Live album by James Young
- Released: 1967
- Recorded: 1967, At the Ulster Group Theatre
- Genre: Comedy
- Length: 54:36
- Label: Emerald Music
- Producer: Peter Lloyd

James Young chronology
| Young at Heart (1966) | Young and Foolish (1967) | It's Great to be Young (1968) |

= Young and Foolish (James Young album) =

Young and Foolish is the second comedy album released by Northern Irish comedian and actor James Young.

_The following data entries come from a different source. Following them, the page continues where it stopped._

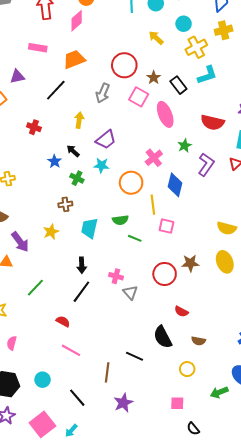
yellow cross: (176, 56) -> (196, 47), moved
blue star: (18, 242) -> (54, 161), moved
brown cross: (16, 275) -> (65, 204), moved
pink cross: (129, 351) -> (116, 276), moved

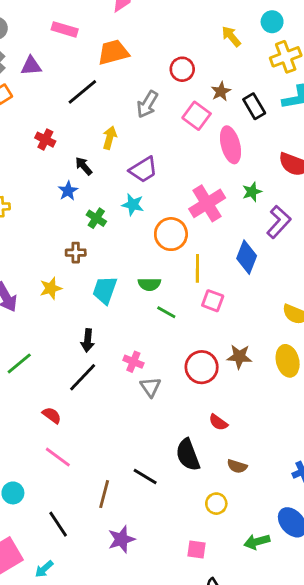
red circle: (124, 65) -> (182, 69), size x0.7
black arrow: (73, 151) -> (84, 166), moved
pink cross: (154, 158) -> (207, 203), size x1.4
blue diamond: (175, 185) -> (247, 257), moved

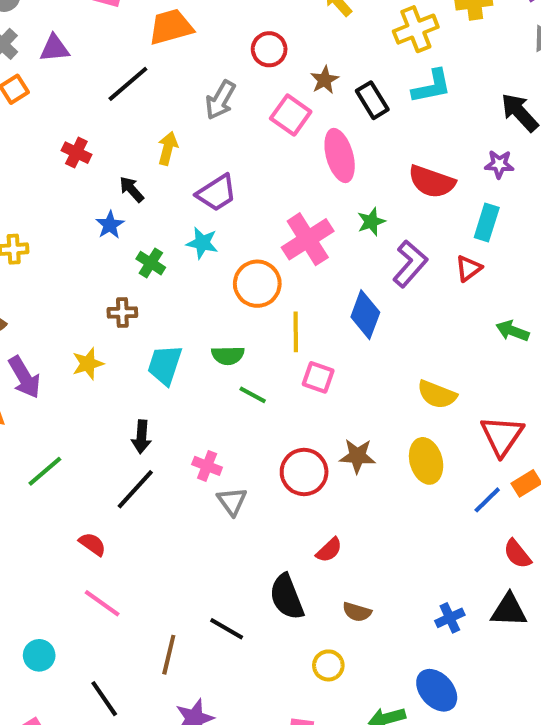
red semicircle: (218, 422) -> (329, 550), turned -78

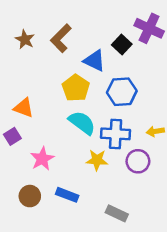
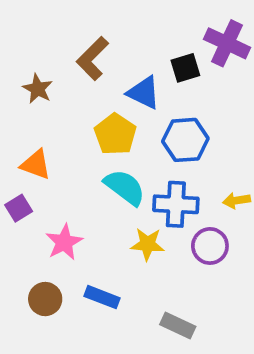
brown star: (25, 39) -> (38, 89), moved
black square: (122, 44) -> (185, 68), turned 30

The album cover features a picture taken by Stanley Matchett. In the picture Young and his business partner Jack Hudson are standing on the back of an Ulster Transport Authority bus. Each man has a speech bubble coming from his mouth. Husdon's states "James Young in" with Young's replying "Young and Foolish". The back cover features a poem and sleeve notes written by John Knipe.

==Track listing==

===Side 1===
1. Meet James Young - 13:24
2. Surgery Hours - 6:19
3. The Stranger - 4:19
4. Jumper Room - 2:41

===Side 2===
1. The Centre Forward - 4:00
2. Time For Love - 4:20
3. A Man's Best Friend - 3:17
4. The Presentation - 5:36
5. A Boy Looks At Life - 5:02
6. Salute to Belfast - 3:15

==Re-release==
Emerald Music re-released the album in 1999 in a four-disc boxset to commemorate the 25th Anniversary of Young's death. The album was boxed with three of Young's other comedy albums (The Young Ulsterman, Very Much Live In Canada and Behind the Barricades). The album was marketed as James Young: Ireland's Greatest Comic Legend Volume 1.